Leave out all pictures. Extract exactly the lines from the one containing "text: adjusting the" through the end of the data.

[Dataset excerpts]
◇ ◇ ◇ ◇ ◇
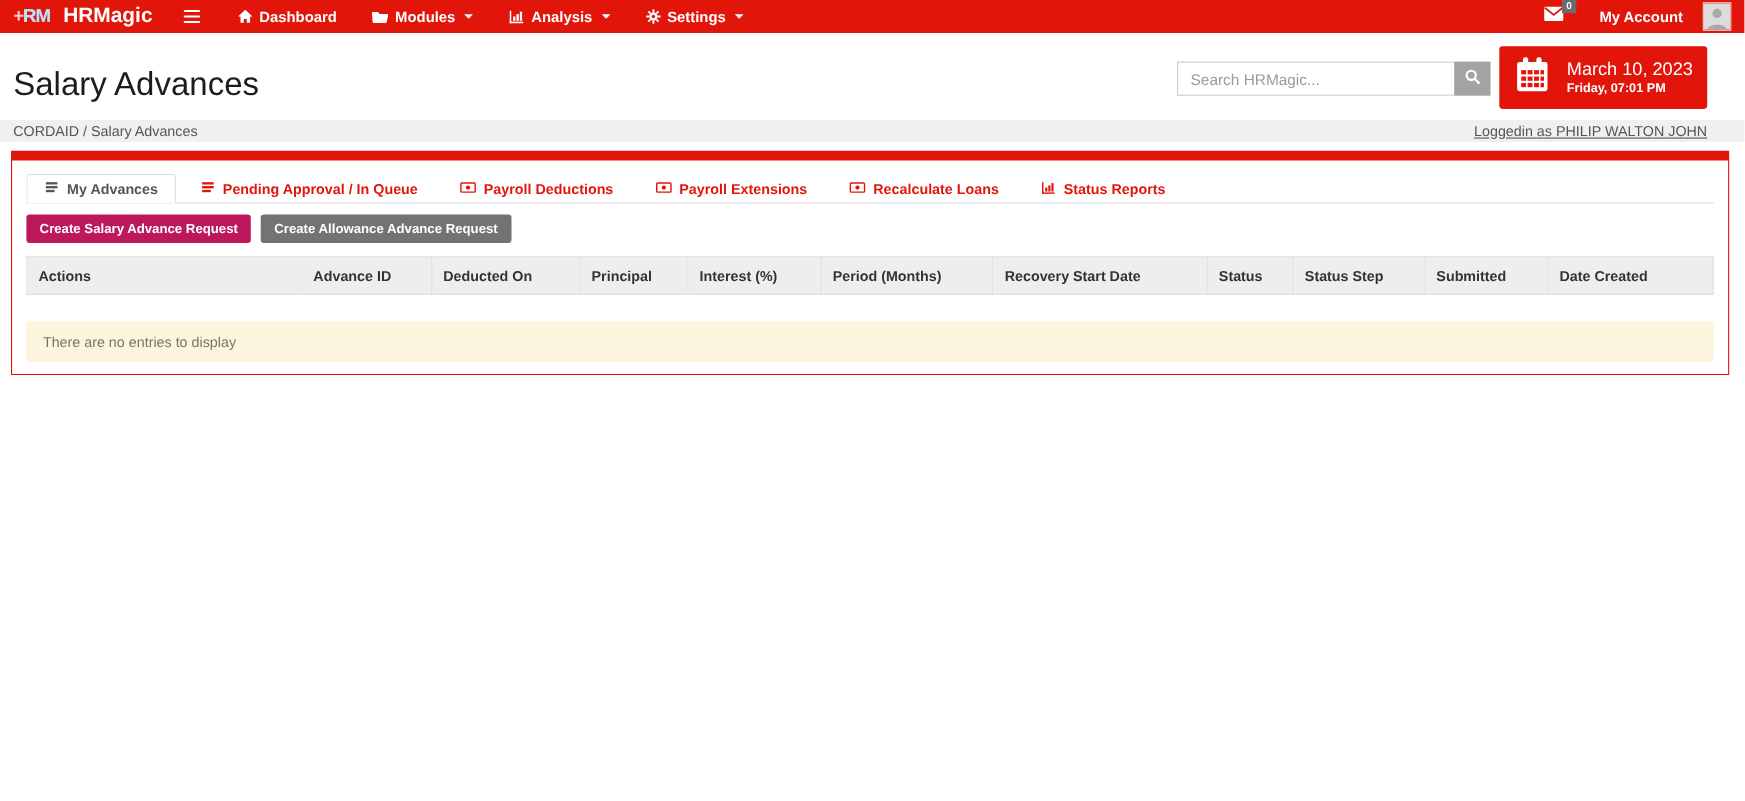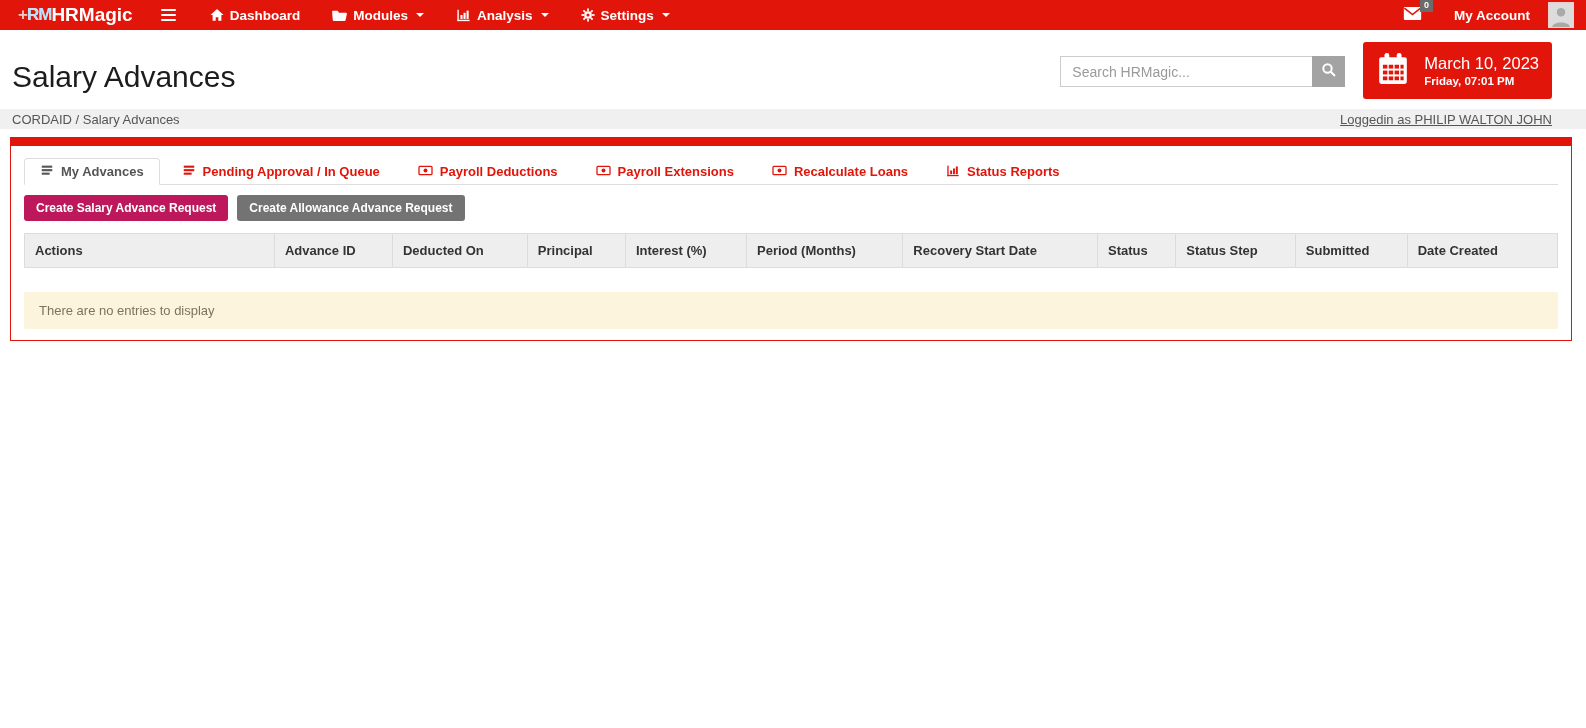"+RM" .brand { gap: 0 -> 12px; margin-left: 6px -> none }
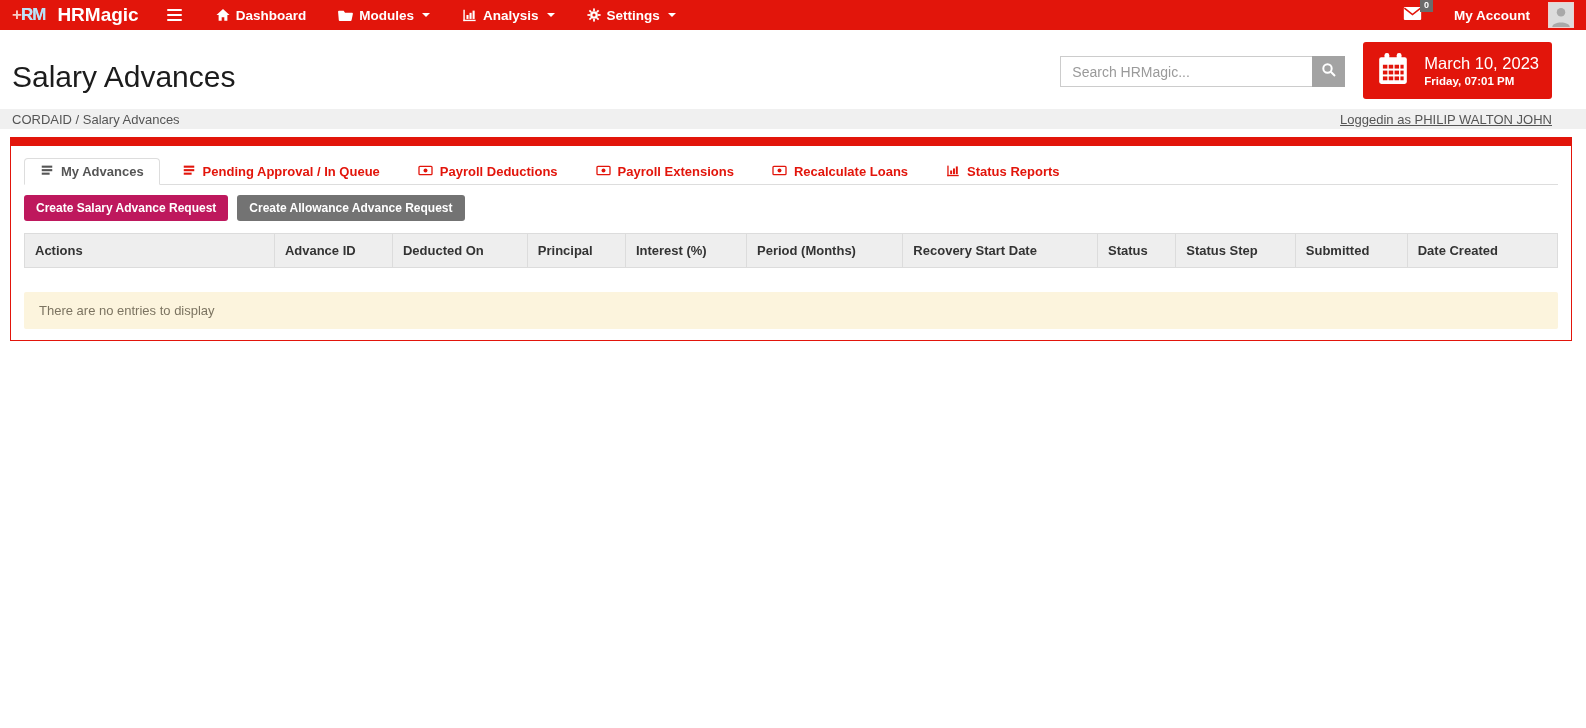"Search HRMagic..." .header-right { gap: 18px -> 8px }
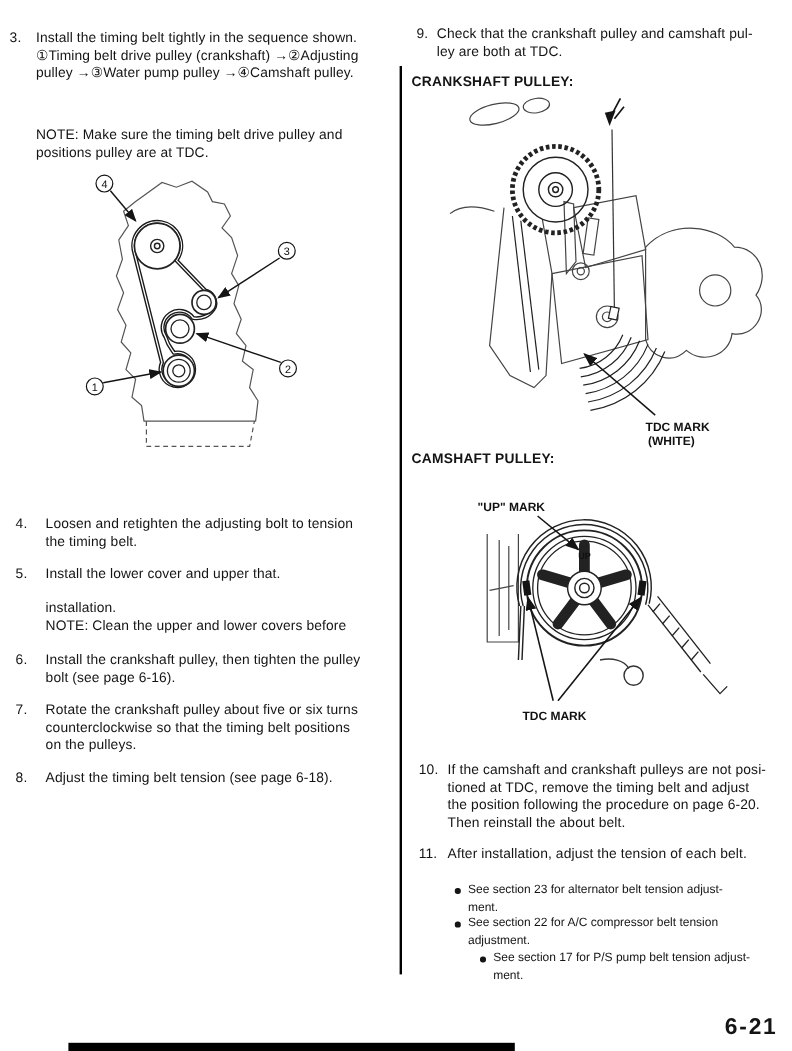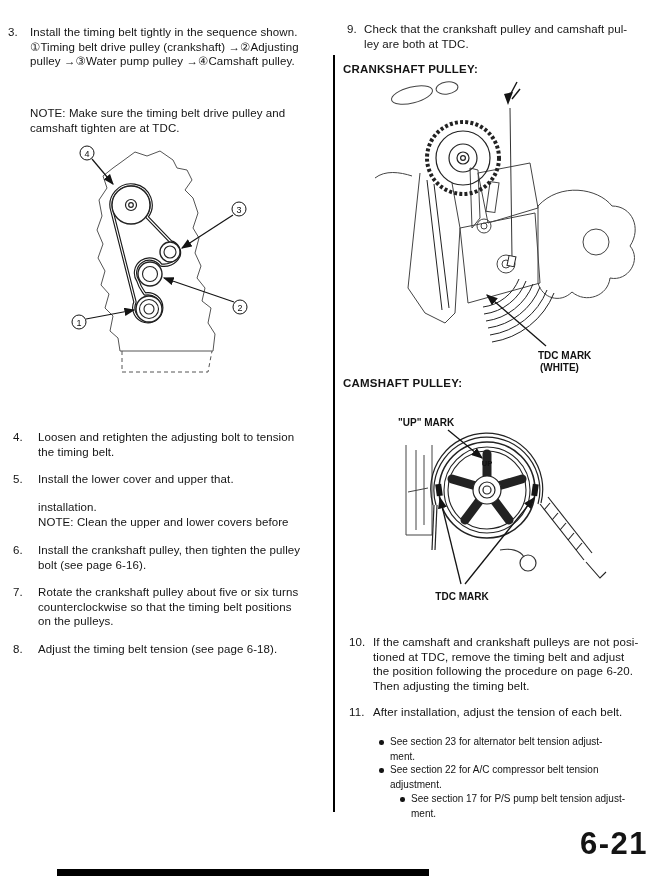"camshaft tighten are at TDC." div.line { text: camshaft tighten -> positions pulley }
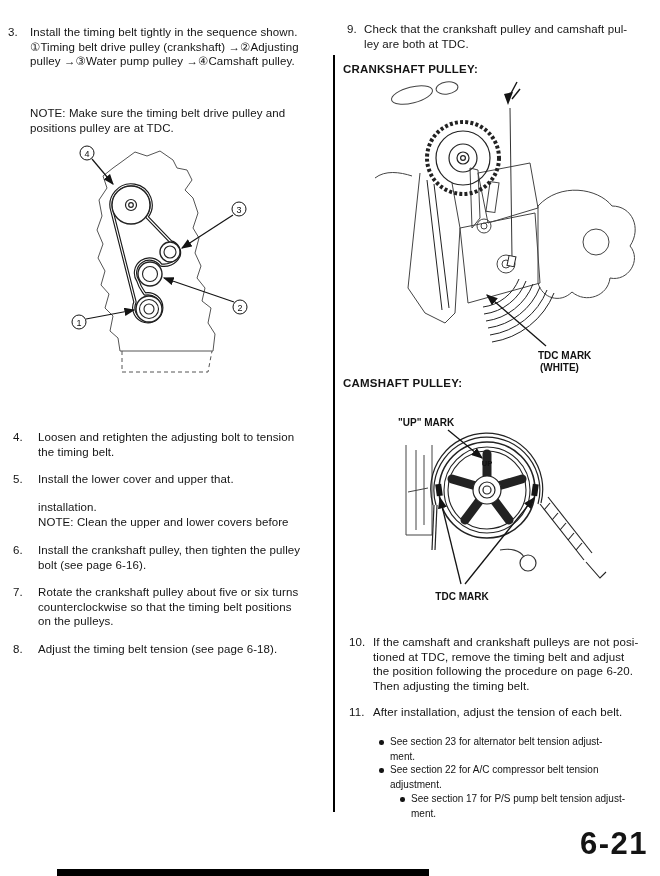"Then adjusting the timing belt." div.line { text: adjusting the timing -> reinstall the about }
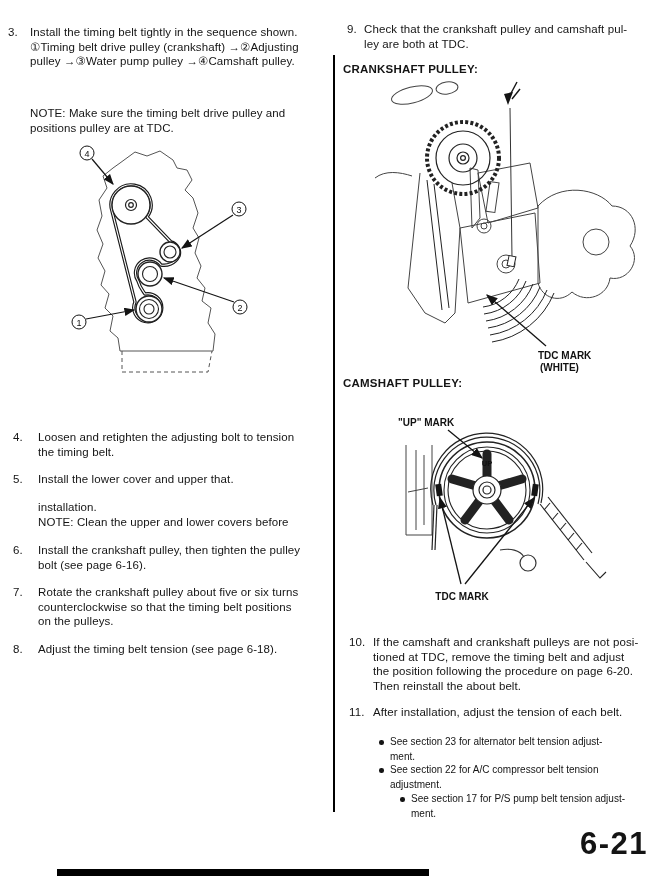"6-21" .pagenum { font-size: 31px -> 19px; top: 826px -> 846px }
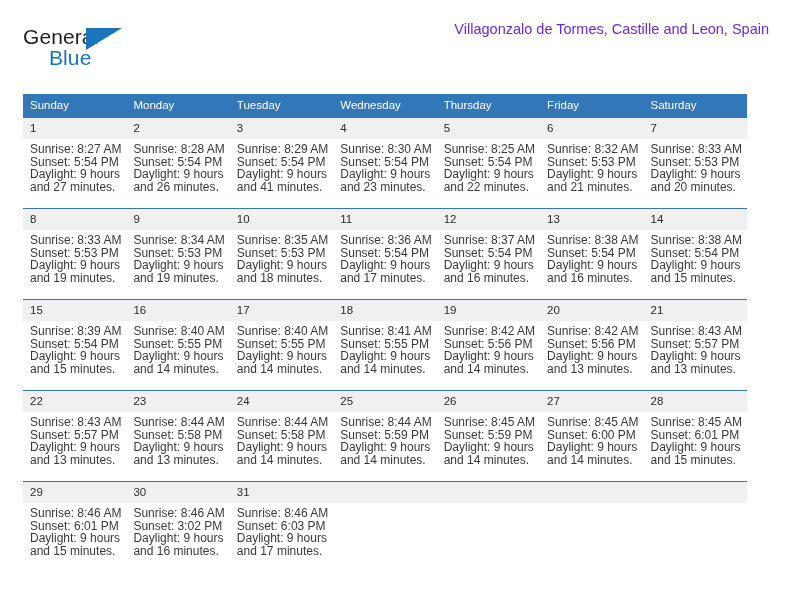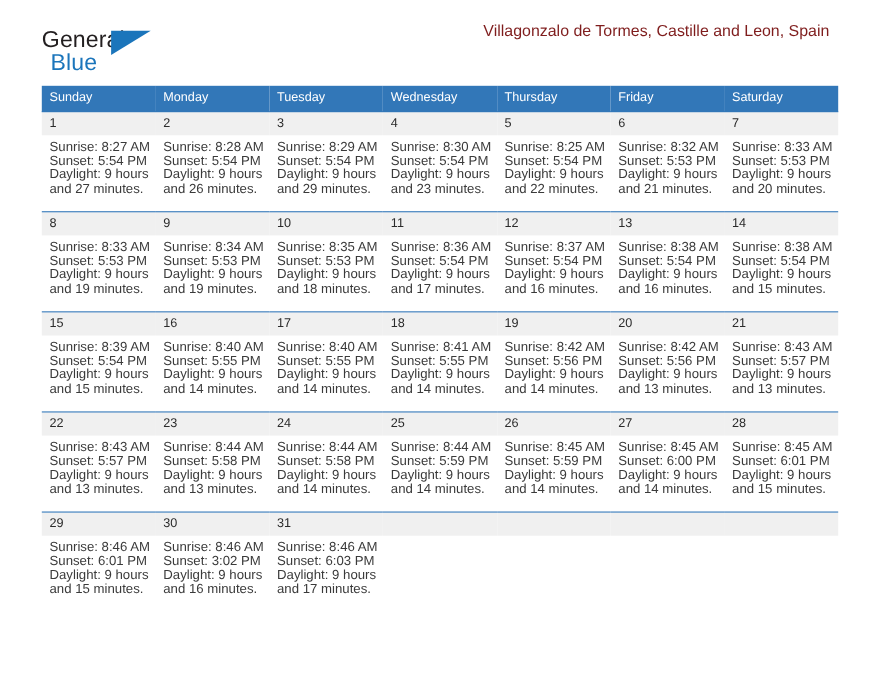"General" .page { padding: 0 38px -> 0 23px }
◇ ◇ ◇ ◇ ◇
Task answer -
"Then adjusting the timing belt." div.line { text: adjusting the timing -> reinstall the about }
"6-21" .pagenum { font-size: 31px -> 19px; top: 826px -> 846px }
"General" .page { padding: 0 38px -> 0 23px }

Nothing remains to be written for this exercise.